Élection du président de la métropole, une manœuvre menée de longue date

Publié le 25 juillet 2020

Le 17 juillet 2020, à minuit passé, après le deuxième tour de l’élection du président, l’assemblée des 119 élu-es métropolitains a laissé face à face deux candidats soi-disant du même bord politique mais en fait recherchant des majorités très différentes. C’était très clairement indiqué dans la profession de foi de chaque candidat.

Yann Mongaburu a été précis, le périmètre de la majorité avec laquelle il entendait présider la métropole était de gauche, écologiste et citoyen, ce qui excluait les progouvernementaux LREM, la droite et l’extrême droite. Cette clarté politique s’est retrouvée dans l’urne, pas de voix LREM, ni LR, ni pro-Carignon, ni RN.

Par contre C. Ferrari a pris grand soin de ne jamais spécifier son périmètre politique car il savait très bien qu’il ne pouvait pas se contenter des petites communes, du PS et même de LREM ; il lui fallait absolument des voix de droite pour l’emporter. D’où la candidature pour la droite de D. Escaron durant deux tours qui disparait au moment du tour décisif.

C. Ferrari avait été très clair dans ses déclarations publiques, il admettait être minoritaire dans la majorité à quatre groupes (écologiste, PC, PS et petites communes) et il a fait appel aux voix des oppositions à cette majorité sortante pour sauver son poste, en déclarant qu’il n’était pas envisageable que ce soit un élu grenoblois qui devienne président de la métropole.

__MATÉRIEL FOURNI__.
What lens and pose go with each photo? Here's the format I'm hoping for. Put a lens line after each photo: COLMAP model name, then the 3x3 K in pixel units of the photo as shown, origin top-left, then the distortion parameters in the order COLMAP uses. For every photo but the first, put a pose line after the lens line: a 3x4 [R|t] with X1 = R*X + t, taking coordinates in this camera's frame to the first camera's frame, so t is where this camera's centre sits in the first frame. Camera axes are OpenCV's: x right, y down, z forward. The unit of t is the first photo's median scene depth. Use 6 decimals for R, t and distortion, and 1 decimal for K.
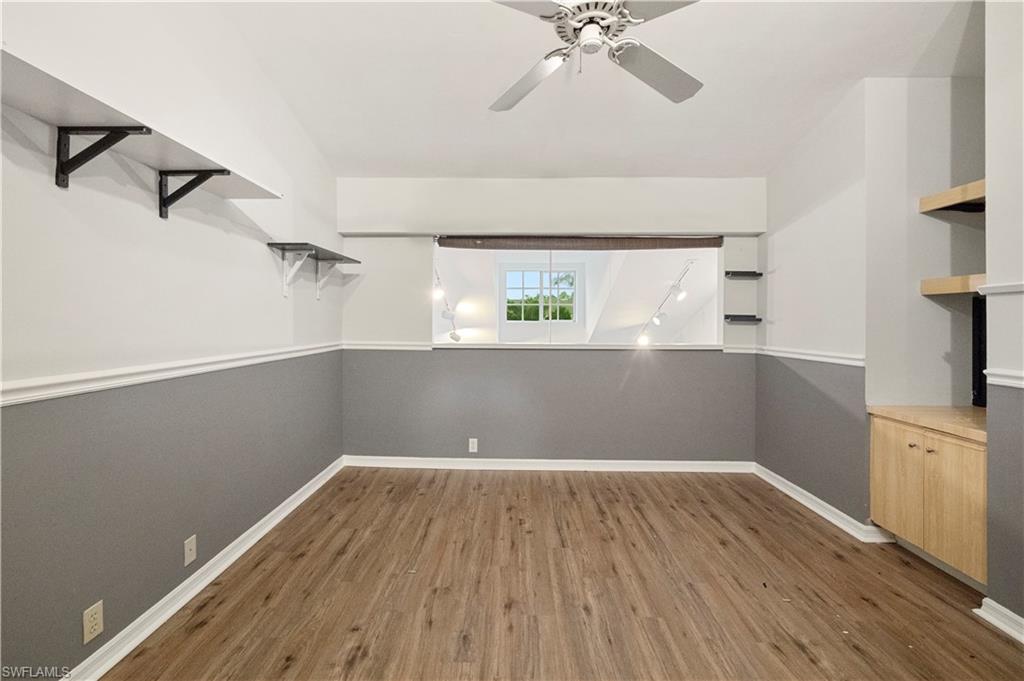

__EXERCICE 1__. Traduisez en anglais la phrase suivante de l'article sur l'élection du président de la métropole : « C'était très clairement indiqué dans la profession de foi de chaque candidat. »
__EXERCICE 2__. Recopiez fidèlement le passage de l'article sur l'élection du président de la métropole qui va de « Élection du président de » jusqu'à « pro-Carignon, ni RN. ».

__CORRIGÉ DÉTAILLÉ 1__. This was very clearly stated in each candidate's election manifesto.

__CORRIGÉ DÉTAILLÉ 2__.
Élection du président de la métropole, une manœuvre menée de longue date

Publié le 25 juillet 2020

Le 17 juillet 2020, à minuit passé, après le deuxième tour de l’élection du président, l’assemblée des 119 élu-es métropolitains a laissé face à face deux candidats soi-disant du même bord politique mais en fait recherchant des majorités très différentes. C’était très clairement indiqué dans la profession de foi de chaque candidat.

Yann Mongaburu a été précis, le périmètre de la majorité avec laquelle il entendait présider la métropole était de gauche, écologiste et citoyen, ce qui excluait les progouvernementaux LREM, la droite et l’extrême droite. Cette clarté politique s’est retrouvée dans l’urne, pas de voix LREM, ni LR, ni pro-Carignon, ni RN.